Keywords: Melatonin, Morphine-induced hyperalgesia, Morphine tolerance, PKCγ, NR1
Background
Opioids such as morphine are effective analgesics that are widely used in relieving acute and chronic pain [1]. However, repeatitive administration of morphine may cause hyperalgesia [2, 3], in addition to inducing analgesic tolerance [4–7], a diminished morphine analgesic effect. Morphine-induced hyperalgesia and analgesic tolerance exhibit similar clinical manifestations, e.g., to reach an adequate analgesic effect, it is necessary to increase doses of morphine over time [3]. Therefore, morphine-induced hyperalgesia and tolerance become a real challenge that limits a lot of the clinical use of morphine.
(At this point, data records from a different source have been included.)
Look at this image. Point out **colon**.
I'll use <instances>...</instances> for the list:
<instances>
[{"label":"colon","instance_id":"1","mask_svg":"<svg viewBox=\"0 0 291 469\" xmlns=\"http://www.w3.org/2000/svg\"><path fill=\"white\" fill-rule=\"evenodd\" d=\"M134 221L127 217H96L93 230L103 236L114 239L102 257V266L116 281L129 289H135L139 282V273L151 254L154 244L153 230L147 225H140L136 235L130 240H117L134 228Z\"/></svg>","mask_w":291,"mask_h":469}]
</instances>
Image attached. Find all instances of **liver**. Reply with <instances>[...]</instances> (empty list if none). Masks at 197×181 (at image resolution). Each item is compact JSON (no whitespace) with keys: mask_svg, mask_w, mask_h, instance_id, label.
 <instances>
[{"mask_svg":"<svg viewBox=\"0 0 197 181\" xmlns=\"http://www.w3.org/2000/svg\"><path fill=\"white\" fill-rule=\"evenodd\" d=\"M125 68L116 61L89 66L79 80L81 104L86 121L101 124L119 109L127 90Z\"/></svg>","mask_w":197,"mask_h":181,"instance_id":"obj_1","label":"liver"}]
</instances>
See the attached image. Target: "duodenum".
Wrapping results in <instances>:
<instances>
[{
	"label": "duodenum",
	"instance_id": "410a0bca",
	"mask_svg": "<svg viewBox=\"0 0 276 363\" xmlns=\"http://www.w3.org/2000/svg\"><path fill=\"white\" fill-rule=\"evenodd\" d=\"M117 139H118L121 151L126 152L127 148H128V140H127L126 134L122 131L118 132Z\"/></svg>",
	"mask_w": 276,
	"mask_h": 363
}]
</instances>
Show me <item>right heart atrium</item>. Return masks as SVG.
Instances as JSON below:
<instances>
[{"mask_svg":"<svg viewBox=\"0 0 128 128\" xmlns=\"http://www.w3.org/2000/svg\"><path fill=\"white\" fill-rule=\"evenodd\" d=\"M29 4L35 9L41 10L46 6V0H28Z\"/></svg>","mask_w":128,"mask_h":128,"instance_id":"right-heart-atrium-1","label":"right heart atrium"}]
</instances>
In the past 20 years, many studies discussing mechanisms of morphine-induced hyperalgesia and tolerance have been focusing on changes of neuronal plasticity in the central nervous system (CNS) [6]. Such neuronal plastic changes involve activation of excitatory amino acid receptors, the subsequent intracellular cascades including translocation and activation of PKC as well as nitric oxide production, leading to the functional modulation of receptor-ion channel complexes (e.g. the desensitization of μ-opioid receptor) [4, 5, 7–16]. Studies have shown that activations of PKC and NMDA receptor in the spinal cord play critical roles in the development of morphine-induced hyperalgesia and tolerance [5, 7, 10, 15, 17]. Intrathecal co-administration of morphine with GM1 ganglioside (a intracellular inhibitor of PKC translocation) or chelerythrine chloride (a non-specific PKC inhibitor) effectively attenuates the development of the tolerance to morphine’s analgesic effect in rats [4, 10, 15]. Likewise, intrathecal co-administration of morphine with MK-801 (a non-competitive NMDA receptor antagonist) or LY274614 (a competitive NMDA receptor antagonist) also effectively prevents the development of morphine tolerance in animals with or without nerve injury [17, 18]. Thus, inhibition of PKC and/or NMDA receptor activities in the spinal cord may be able to effectively prevent the morphine-induced hyperalgesia and tolerance.
Melatonin (N-acetyl-5-methoxytryptamine), a pineal gland neurohormone synthesized from L-tryptophan, has been demonstrated to play an important role in the biologic regulation of circadian rhythms, sleep, mood, reproduction, tumor growth, and neuroprotection [19–21]. Recent evidences have shown that systemic or intrathecal administration of melatonin results in dose-dependent analgesic effect and prevents morphine-induced hyperalgesia [3, 22–25]. However, the cellular mechanisms underlying such interaction of melatonin and morphine remain elusive.
The present study was first to examine and confirm the possible inhibitory effect of co-administration of melatonin with morphine on morphine-induced hyperalgesia and tolerance, then further to investigate the possible role of PKCγ and NR1 activities in the spinal cord in melatonin-induced reduction of morphine-induced hyperalgesia and tolerance.
Methods
This study was conducted with the approval of the Institutional Animal Experimental Ethics Committee of Sichuan University (Chengdu, China). The experimental protocol was approved by Institutional Animal Care and Use committee of Sichuan University.
Experimental animals
Adult male Sprague–Dawley rats weighing 200 ± 50 g (n = 24) provided by Sichuan University Medical Animal Center (Chengdu, China) were used in this study. Rats were housed in individual cages with free access to water and food. Room temperature was maintained at 24°C with a 12-hour light/darkness cycle. All experiments were conducted during the period of 9 am to 4 pm on each test day.
Drugs and treatments
Morphine hydrochloride (Shenyang First Pharmaceutical Factory, Shen Yang, China) and melatonin (Sigma, St. Louis, MO, US) were dissolved in saline.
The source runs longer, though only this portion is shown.